La récolte devenant de plus en plus faible à cause de la diminution des chasseurs, il y a risque à moyen terme du vieillissement des cerfs mâles adultes, puis d'une augmentation du pourcentage des mâles dans le cheptel, puis d'une reproduction soudainement accrue et d'une surpopulation de cerfs. Mais, lorsqu'il restera beaucoup moins de chasseurs intéressés dans quelques années, comment fera-t-on pour inciter des gens à récolter plus de biches et de faons afin de prévenir une explosion incontrôlable des hardes suivie d'une implosion ou crash du cheptel? Comme cela est survenu en l'espace d'environ une décennie dans le cas du caribou de la toundra québécoise... Voilà ce qui inquiète les scientifiques et ce qui les retient de promouvoir la philosophie QDM.
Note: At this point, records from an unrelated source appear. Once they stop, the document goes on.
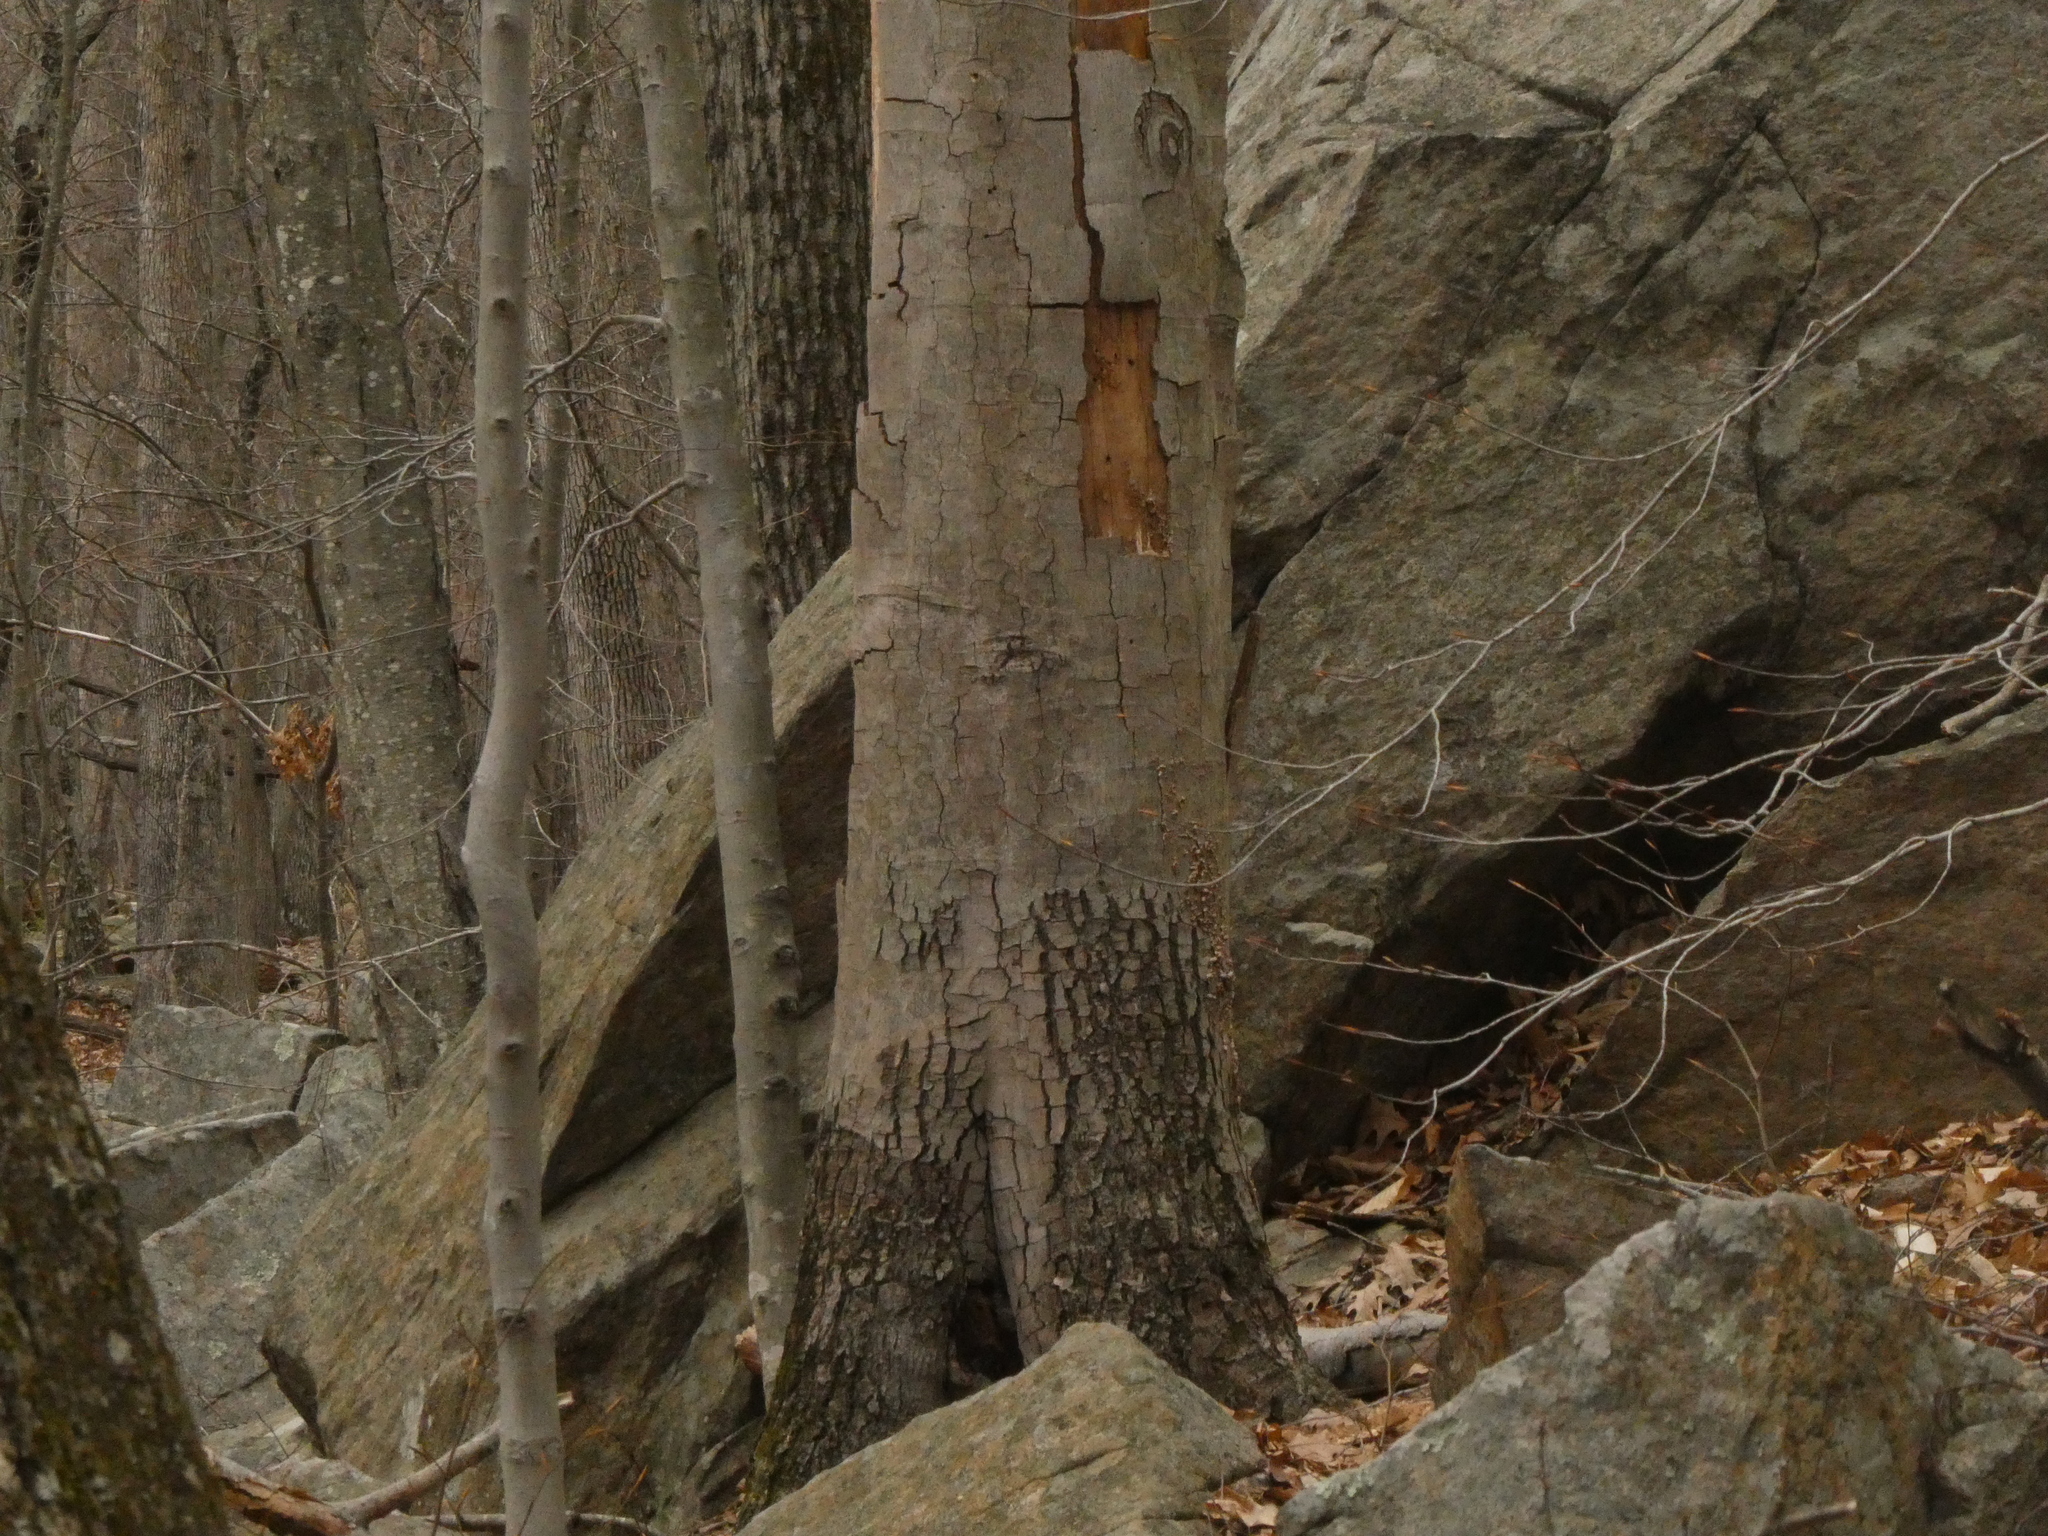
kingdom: Plantae
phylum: Tracheophyta
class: Magnoliopsida
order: Fagales
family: Fagaceae
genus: Fagus
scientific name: Fagus grandifolia
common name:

Les scientifiques veulent éviter à tout prix d'adopter un plan de gestion du cerf de Virginie basé uniquement sur une sélection phénotypique (basée sur des caractères physiques apparents, comme les bois des mâles). Ils sont favorables à un plan de gestion basé sur un ensemble de critères plus étendu et plus complexe, comme ce fut le cas au Québec depuis maintenant près de quatre décennies. Des scientifiques de notre province font d'ailleurs remarquer que la philosophie du QDM est en régression aux États-Unis à la suite d'expériences qui ont été néfastes. Ce fut notamment le cas de la chasse du mouflon d'Amérique : après 30 ans d'une chasse basée sur une sélection phénotypique (la grosseur des cornes des mâles de l'espèce), on a constaté une diminution de la masse corporelle de ces mâles......et une diminution de la longueur de leurs cornes! Des biologistes de chez nous craignent que l'abattage ciblé par règlement des chevreuils mâles matures les mieux et les plus développés (grosse masse corporelle et bois impressionnants) ne favorise la survie des individus de petite taille portant de petits panaches, qui transmettraient ensuite cette génétique à leur progéniture.
En somme, devant la multiplicité des arguments scientifiques à l'encontre du QDM, on comprend très mal l'intransigeance des sympathisants de ce groupe et leur détermination à imposer leur philosophie. Cela porte des scientifiques et de nombreux chasseurs à se demander si les promoteurs du QDM n'auraient pas un «agenda caché» pour persister dans leur lutte.